━━━━━ SOURCE MATERIAL ━━━━━

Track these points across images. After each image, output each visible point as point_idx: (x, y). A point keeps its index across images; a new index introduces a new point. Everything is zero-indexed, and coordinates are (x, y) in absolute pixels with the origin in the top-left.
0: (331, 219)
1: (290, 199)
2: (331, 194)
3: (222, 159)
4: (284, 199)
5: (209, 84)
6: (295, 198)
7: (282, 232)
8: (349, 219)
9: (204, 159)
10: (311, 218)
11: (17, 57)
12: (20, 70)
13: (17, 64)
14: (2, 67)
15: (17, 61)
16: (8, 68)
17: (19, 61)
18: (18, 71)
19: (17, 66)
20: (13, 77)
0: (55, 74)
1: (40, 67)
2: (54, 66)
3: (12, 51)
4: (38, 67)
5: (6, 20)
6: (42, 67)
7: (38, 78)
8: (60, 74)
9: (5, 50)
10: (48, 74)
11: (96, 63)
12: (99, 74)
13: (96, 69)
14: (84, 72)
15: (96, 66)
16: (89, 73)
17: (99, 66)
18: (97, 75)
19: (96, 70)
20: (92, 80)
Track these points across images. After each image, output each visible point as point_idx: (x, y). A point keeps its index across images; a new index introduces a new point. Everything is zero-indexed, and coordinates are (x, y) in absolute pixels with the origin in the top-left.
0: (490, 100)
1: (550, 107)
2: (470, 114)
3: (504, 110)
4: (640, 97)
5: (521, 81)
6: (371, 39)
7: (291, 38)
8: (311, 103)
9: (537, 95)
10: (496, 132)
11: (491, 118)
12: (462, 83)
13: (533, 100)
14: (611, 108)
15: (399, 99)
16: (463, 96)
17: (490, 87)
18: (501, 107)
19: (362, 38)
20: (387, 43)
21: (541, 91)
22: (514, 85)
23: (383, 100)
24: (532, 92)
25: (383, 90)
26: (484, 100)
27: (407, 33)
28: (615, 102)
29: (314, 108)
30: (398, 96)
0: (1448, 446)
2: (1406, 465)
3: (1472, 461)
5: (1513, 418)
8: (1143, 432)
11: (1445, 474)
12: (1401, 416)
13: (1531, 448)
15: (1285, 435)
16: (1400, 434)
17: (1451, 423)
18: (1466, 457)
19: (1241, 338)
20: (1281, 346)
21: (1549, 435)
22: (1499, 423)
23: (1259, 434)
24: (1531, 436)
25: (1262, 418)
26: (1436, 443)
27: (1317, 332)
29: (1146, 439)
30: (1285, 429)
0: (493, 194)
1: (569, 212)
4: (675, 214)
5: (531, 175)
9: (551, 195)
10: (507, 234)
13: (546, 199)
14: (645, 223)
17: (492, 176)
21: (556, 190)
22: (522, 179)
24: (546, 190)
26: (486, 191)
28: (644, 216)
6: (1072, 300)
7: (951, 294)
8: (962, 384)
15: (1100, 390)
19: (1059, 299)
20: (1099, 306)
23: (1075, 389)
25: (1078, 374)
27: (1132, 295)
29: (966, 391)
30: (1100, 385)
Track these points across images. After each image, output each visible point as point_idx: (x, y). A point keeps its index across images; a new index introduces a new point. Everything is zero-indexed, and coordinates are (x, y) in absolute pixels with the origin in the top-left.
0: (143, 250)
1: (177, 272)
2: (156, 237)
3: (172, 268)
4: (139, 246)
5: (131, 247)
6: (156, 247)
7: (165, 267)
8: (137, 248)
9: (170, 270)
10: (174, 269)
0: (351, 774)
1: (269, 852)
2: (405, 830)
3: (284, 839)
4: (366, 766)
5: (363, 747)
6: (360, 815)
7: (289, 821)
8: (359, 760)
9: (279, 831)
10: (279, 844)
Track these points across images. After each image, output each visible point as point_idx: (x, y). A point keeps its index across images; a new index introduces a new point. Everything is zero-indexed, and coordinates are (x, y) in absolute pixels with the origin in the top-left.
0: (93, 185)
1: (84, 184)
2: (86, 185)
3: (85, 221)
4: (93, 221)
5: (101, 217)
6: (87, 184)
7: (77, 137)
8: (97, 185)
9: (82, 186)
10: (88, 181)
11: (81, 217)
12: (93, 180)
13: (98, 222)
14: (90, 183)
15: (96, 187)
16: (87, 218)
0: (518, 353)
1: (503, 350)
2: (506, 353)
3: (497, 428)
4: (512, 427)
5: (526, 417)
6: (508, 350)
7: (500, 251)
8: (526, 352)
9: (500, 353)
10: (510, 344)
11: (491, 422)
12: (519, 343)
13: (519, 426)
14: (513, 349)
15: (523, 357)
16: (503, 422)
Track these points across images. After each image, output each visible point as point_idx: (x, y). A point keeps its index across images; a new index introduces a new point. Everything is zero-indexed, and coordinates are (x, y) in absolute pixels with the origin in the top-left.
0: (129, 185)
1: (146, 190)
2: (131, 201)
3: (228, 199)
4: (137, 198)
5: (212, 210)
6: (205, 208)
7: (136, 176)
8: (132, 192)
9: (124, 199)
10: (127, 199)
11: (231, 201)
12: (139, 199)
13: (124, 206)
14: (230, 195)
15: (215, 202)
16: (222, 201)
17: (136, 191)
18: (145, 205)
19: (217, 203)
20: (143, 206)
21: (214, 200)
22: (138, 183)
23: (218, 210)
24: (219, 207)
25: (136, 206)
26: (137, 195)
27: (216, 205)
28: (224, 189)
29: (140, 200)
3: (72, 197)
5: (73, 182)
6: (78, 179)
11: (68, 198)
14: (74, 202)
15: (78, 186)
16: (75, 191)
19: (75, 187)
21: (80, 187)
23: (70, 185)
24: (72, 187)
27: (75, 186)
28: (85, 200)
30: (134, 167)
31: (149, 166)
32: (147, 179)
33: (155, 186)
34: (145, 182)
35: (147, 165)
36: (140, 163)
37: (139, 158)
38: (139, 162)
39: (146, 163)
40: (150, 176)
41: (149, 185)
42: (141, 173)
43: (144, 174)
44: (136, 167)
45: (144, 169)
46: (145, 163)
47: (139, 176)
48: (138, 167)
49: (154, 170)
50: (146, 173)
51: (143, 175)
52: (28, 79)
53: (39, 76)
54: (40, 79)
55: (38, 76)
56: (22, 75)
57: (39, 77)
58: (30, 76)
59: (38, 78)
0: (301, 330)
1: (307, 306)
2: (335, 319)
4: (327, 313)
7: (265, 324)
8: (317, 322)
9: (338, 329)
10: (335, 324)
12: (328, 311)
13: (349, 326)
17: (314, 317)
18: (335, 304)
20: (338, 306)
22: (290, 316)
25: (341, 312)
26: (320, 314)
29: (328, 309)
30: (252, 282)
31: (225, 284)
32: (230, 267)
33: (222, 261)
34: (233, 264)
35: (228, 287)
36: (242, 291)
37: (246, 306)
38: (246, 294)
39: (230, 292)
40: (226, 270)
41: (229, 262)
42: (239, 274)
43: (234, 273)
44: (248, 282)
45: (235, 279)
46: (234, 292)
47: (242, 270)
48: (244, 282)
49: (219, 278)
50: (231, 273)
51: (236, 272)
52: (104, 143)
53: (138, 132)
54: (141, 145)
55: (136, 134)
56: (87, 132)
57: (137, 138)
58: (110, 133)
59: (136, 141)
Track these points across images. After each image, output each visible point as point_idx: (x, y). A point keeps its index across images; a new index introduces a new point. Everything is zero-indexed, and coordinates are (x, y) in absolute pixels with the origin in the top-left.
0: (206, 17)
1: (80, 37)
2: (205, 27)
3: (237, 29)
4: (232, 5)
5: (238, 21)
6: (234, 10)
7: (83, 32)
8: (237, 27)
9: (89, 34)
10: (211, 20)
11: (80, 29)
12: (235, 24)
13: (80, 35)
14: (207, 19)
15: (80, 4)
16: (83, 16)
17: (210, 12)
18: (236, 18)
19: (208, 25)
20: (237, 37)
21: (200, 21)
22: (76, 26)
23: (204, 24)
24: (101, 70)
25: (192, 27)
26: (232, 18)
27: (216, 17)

━━━━━

WHAT TO DO = Copy out every one of the records above verbatim, keeping each line in its original order and form.

SOLVED EXERCISE =
Track these points across images. After each image, output each visible point as point_idx: (x, y). A point keeps its index across images; a new index introduces a new point. Everything is zero-indexed, and coordinates are (x, y) in absolute pixels with the origin in the top-left.
0: (331, 219)
1: (290, 199)
2: (331, 194)
3: (222, 159)
4: (284, 199)
5: (209, 84)
6: (295, 198)
7: (282, 232)
8: (349, 219)
9: (204, 159)
10: (311, 218)
11: (17, 57)
12: (20, 70)
13: (17, 64)
14: (2, 67)
15: (17, 61)
16: (8, 68)
17: (19, 61)
18: (18, 71)
19: (17, 66)
20: (13, 77)
0: (55, 74)
1: (40, 67)
2: (54, 66)
3: (12, 51)
4: (38, 67)
5: (6, 20)
6: (42, 67)
7: (38, 78)
8: (60, 74)
9: (5, 50)
10: (48, 74)
11: (96, 63)
12: (99, 74)
13: (96, 69)
14: (84, 72)
15: (96, 66)
16: (89, 73)
17: (99, 66)
18: (97, 75)
19: (96, 70)
20: (92, 80)
Track these points across images. After each image, output each visible point as point_idx: (x, y). A point keeps its index across images; a new index introduces a new point. Everything is zero-indexed, and coordinates are (x, y) in absolute pixels with the origin in the top-left.
0: (490, 100)
1: (550, 107)
2: (470, 114)
3: (504, 110)
4: (640, 97)
5: (521, 81)
6: (371, 39)
7: (291, 38)
8: (311, 103)
9: (537, 95)
10: (496, 132)
11: (491, 118)
12: (462, 83)
13: (533, 100)
14: (611, 108)
15: (399, 99)
16: (463, 96)
17: (490, 87)
18: (501, 107)
19: (362, 38)
20: (387, 43)
21: (541, 91)
22: (514, 85)
23: (383, 100)
24: (532, 92)
25: (383, 90)
26: (484, 100)
27: (407, 33)
28: (615, 102)
29: (314, 108)
30: (398, 96)
0: (1448, 446)
2: (1406, 465)
3: (1472, 461)
5: (1513, 418)
8: (1143, 432)
11: (1445, 474)
12: (1401, 416)
13: (1531, 448)
15: (1285, 435)
16: (1400, 434)
17: (1451, 423)
18: (1466, 457)
19: (1241, 338)
20: (1281, 346)
21: (1549, 435)
22: (1499, 423)
23: (1259, 434)
24: (1531, 436)
25: (1262, 418)
26: (1436, 443)
27: (1317, 332)
29: (1146, 439)
30: (1285, 429)
0: (493, 194)
1: (569, 212)
4: (675, 214)
5: (531, 175)
9: (551, 195)
10: (507, 234)
13: (546, 199)
14: (645, 223)
17: (492, 176)
21: (556, 190)
22: (522, 179)
24: (546, 190)
26: (486, 191)
28: (644, 216)
6: (1072, 300)
7: (951, 294)
8: (962, 384)
15: (1100, 390)
19: (1059, 299)
20: (1099, 306)
23: (1075, 389)
25: (1078, 374)
27: (1132, 295)
29: (966, 391)
30: (1100, 385)
Track these points across images. After each image, output each visible point as point_idx: (x, y). A point keeps its index across images; a new index introduces a new point. Everything is zero-indexed, and coordinates are (x, y) in absolute pixels with the origin in the top-left.
0: (143, 250)
1: (177, 272)
2: (156, 237)
3: (172, 268)
4: (139, 246)
5: (131, 247)
6: (156, 247)
7: (165, 267)
8: (137, 248)
9: (170, 270)
10: (174, 269)
0: (351, 774)
1: (269, 852)
2: (405, 830)
3: (284, 839)
4: (366, 766)
5: (363, 747)
6: (360, 815)
7: (289, 821)
8: (359, 760)
9: (279, 831)
10: (279, 844)
Track these points across images. After each image, output each visible point as point_idx: (x, y). A point keeps its index across images; a new index introduces a new point. Everything is zero-indexed, and coordinates are (x, y) in absolute pixels with the origin in the top-left.
0: (93, 185)
1: (84, 184)
2: (86, 185)
3: (85, 221)
4: (93, 221)
5: (101, 217)
6: (87, 184)
7: (77, 137)
8: (97, 185)
9: (82, 186)
10: (88, 181)
11: (81, 217)
12: (93, 180)
13: (98, 222)
14: (90, 183)
15: (96, 187)
16: (87, 218)
0: (518, 353)
1: (503, 350)
2: (506, 353)
3: (497, 428)
4: (512, 427)
5: (526, 417)
6: (508, 350)
7: (500, 251)
8: (526, 352)
9: (500, 353)
10: (510, 344)
11: (491, 422)
12: (519, 343)
13: (519, 426)
14: (513, 349)
15: (523, 357)
16: (503, 422)
Track these points across images. After each image, output each visible point as point_idx: (x, y). A point keeps its index across images; a new index introduces a new point. Everything is zero-indexed, and coordinates are (x, y) in absolute pixels with the origin in the top-left.
0: (129, 185)
1: (146, 190)
2: (131, 201)
3: (228, 199)
4: (137, 198)
5: (212, 210)
6: (205, 208)
7: (136, 176)
8: (132, 192)
9: (124, 199)
10: (127, 199)
11: (231, 201)
12: (139, 199)
13: (124, 206)
14: (230, 195)
15: (215, 202)
16: (222, 201)
17: (136, 191)
18: (145, 205)
19: (217, 203)
20: (143, 206)
21: (214, 200)
22: (138, 183)
23: (218, 210)
24: (219, 207)
25: (136, 206)
26: (137, 195)
27: (216, 205)
28: (224, 189)
29: (140, 200)
3: (72, 197)
5: (73, 182)
6: (78, 179)
11: (68, 198)
14: (74, 202)
15: (78, 186)
16: (75, 191)
19: (75, 187)
21: (80, 187)
23: (70, 185)
24: (72, 187)
27: (75, 186)
28: (85, 200)
30: (134, 167)
31: (149, 166)
32: (147, 179)
33: (155, 186)
34: (145, 182)
35: (147, 165)
36: (140, 163)
37: (139, 158)
38: (139, 162)
39: (146, 163)
40: (150, 176)
41: (149, 185)
42: (141, 173)
43: (144, 174)
44: (136, 167)
45: (144, 169)
46: (145, 163)
47: (139, 176)
48: (138, 167)
49: (154, 170)
50: (146, 173)
51: (143, 175)
52: (28, 79)
53: (39, 76)
54: (40, 79)
55: (38, 76)
56: (22, 75)
57: (39, 77)
58: (30, 76)
59: (38, 78)
0: (301, 330)
1: (307, 306)
2: (335, 319)
4: (327, 313)
7: (265, 324)
8: (317, 322)
9: (338, 329)
10: (335, 324)
12: (328, 311)
13: (349, 326)
17: (314, 317)
18: (335, 304)
20: (338, 306)
22: (290, 316)
25: (341, 312)
26: (320, 314)
29: (328, 309)
30: (252, 282)
31: (225, 284)
32: (230, 267)
33: (222, 261)
34: (233, 264)
35: (228, 287)
36: (242, 291)
37: (246, 306)
38: (246, 294)
39: (230, 292)
40: (226, 270)
41: (229, 262)
42: (239, 274)
43: (234, 273)
44: (248, 282)
45: (235, 279)
46: (234, 292)
47: (242, 270)
48: (244, 282)
49: (219, 278)
50: (231, 273)
51: (236, 272)
52: (104, 143)
53: (138, 132)
54: (141, 145)
55: (136, 134)
56: (87, 132)
57: (137, 138)
58: (110, 133)
59: (136, 141)
Track these points across images. After each image, output each visible point as point_idx: (x, y). A point keeps its index across images; a new index introduces a new point. Everything is zero-indexed, and coordinates are (x, y) in absolute pixels with the origin in the top-left.
0: (206, 17)
1: (80, 37)
2: (205, 27)
3: (237, 29)
4: (232, 5)
5: (238, 21)
6: (234, 10)
7: (83, 32)
8: (237, 27)
9: (89, 34)
10: (211, 20)
11: (80, 29)
12: (235, 24)
13: (80, 35)
14: (207, 19)
15: (80, 4)
16: (83, 16)
17: (210, 12)
18: (236, 18)
19: (208, 25)
20: (237, 37)
21: (200, 21)
22: (76, 26)
23: (204, 24)
24: (101, 70)
25: (192, 27)
26: (232, 18)
27: (216, 17)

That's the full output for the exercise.